══ Dataset content ══
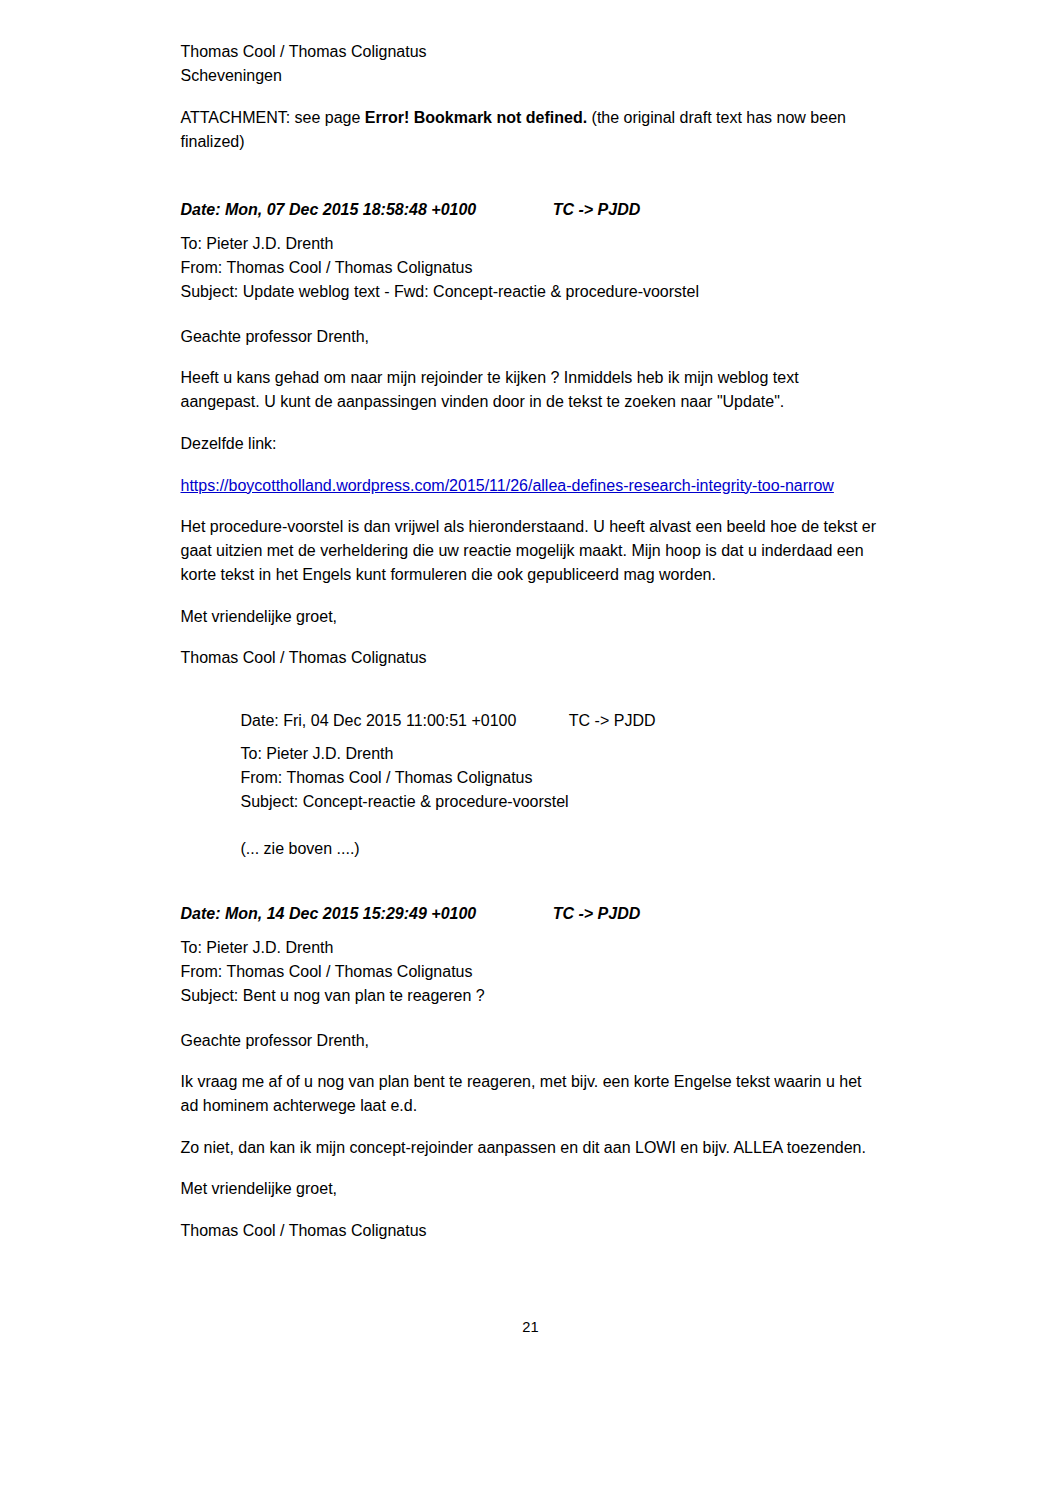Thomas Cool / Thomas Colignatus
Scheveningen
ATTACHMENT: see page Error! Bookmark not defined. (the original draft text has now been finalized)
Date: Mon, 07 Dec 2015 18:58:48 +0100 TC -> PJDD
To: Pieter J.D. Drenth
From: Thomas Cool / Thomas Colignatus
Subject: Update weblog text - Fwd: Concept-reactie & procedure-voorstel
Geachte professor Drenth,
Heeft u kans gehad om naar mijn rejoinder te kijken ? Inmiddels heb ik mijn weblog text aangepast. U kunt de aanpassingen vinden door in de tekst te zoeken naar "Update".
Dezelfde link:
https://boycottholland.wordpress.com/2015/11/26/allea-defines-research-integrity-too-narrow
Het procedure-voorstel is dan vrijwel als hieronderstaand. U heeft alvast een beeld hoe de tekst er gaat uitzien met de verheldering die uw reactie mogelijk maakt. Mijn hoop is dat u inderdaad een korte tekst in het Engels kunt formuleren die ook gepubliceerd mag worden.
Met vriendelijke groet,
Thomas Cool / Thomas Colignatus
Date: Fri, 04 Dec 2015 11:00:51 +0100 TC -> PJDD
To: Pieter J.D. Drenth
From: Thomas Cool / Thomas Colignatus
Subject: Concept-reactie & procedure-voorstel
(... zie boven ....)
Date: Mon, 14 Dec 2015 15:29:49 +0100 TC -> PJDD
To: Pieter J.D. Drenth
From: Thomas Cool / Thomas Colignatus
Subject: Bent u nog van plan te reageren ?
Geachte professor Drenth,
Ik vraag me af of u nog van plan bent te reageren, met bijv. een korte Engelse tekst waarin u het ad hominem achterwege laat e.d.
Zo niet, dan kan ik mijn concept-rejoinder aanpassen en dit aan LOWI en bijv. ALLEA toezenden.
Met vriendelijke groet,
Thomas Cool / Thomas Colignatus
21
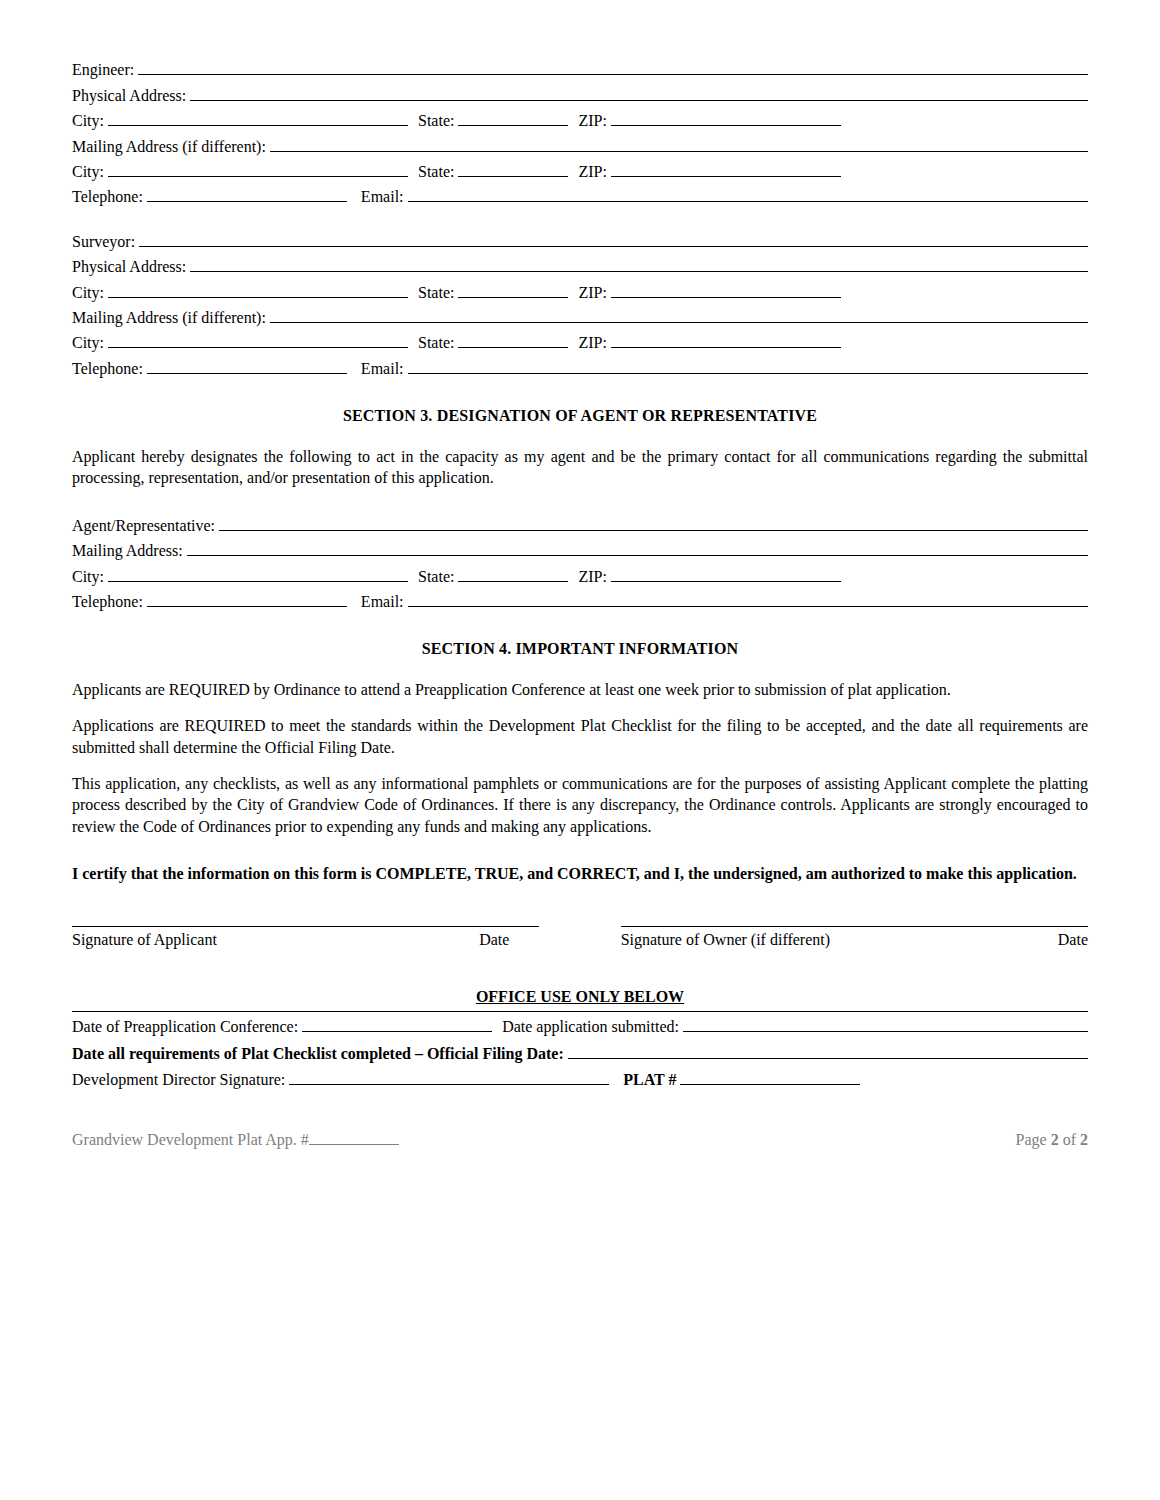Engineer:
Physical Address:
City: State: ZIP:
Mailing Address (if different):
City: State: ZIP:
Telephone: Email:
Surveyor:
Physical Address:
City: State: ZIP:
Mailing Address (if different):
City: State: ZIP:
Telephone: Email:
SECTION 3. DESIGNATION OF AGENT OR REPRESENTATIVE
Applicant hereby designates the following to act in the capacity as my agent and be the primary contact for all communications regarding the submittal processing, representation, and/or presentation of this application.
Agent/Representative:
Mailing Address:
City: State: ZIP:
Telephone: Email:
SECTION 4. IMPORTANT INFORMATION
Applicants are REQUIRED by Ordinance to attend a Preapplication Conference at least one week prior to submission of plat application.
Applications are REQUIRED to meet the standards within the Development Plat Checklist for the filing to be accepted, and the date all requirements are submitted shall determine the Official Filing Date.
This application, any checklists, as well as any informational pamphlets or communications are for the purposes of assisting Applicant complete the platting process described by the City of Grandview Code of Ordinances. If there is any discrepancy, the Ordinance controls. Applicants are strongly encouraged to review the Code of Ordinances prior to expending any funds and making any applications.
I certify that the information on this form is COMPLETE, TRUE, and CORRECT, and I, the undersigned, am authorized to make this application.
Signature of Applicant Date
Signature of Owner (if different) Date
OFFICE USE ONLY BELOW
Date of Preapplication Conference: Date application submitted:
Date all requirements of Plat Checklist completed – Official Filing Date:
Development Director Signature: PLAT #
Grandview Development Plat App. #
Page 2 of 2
═══
Each line of the data that includes "PJDD" counts once; say how many there are, giving nothing but the number.

Final answer: 3